EXCERPTED RECORDS:
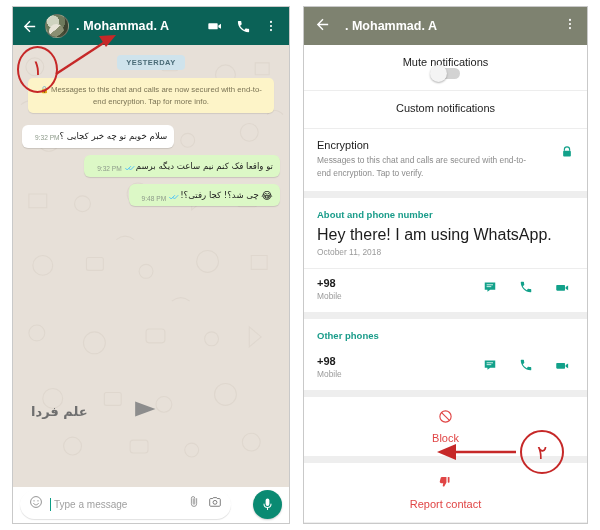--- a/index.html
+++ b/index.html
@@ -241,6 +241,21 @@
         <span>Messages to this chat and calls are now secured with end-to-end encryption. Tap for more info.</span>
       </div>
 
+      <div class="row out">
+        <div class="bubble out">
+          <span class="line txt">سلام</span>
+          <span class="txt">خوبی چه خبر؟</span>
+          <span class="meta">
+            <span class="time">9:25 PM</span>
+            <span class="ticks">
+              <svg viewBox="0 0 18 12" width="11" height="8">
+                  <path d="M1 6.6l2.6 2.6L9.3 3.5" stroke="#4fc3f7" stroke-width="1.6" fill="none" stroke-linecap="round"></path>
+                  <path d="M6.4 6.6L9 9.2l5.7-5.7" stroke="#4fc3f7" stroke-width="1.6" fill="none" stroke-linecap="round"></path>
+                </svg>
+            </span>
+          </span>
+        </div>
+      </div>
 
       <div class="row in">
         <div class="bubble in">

YOUR INSTRUCTIONS: Would you retype all the lines shown above, exactly as written and without any picture?

ANSWER BOX:
--- a/index.html
+++ b/index.html
@@ -241,6 +241,21 @@
         <span>Messages to this chat and calls are now secured with end-to-end encryption. Tap for more info.</span>
       </div>
 
+      <div class="row out">
+        <div class="bubble out">
+          <span class="line txt">سلام</span>
+          <span class="txt">خوبی چه خبر؟</span>
+          <span class="meta">
+            <span class="time">9:25 PM</span>
+            <span class="ticks">
+              <svg viewBox="0 0 18 12" width="11" height="8">
+                  <path d="M1 6.6l2.6 2.6L9.3 3.5" stroke="#4fc3f7" stroke-width="1.6" fill="none" stroke-linecap="round"></path>
+                  <path d="M6.4 6.6L9 9.2l5.7-5.7" stroke="#4fc3f7" stroke-width="1.6" fill="none" stroke-linecap="round"></path>
+                </svg>
+            </span>
+          </span>
+        </div>
+      </div>
 
       <div class="row in">
         <div class="bubble in">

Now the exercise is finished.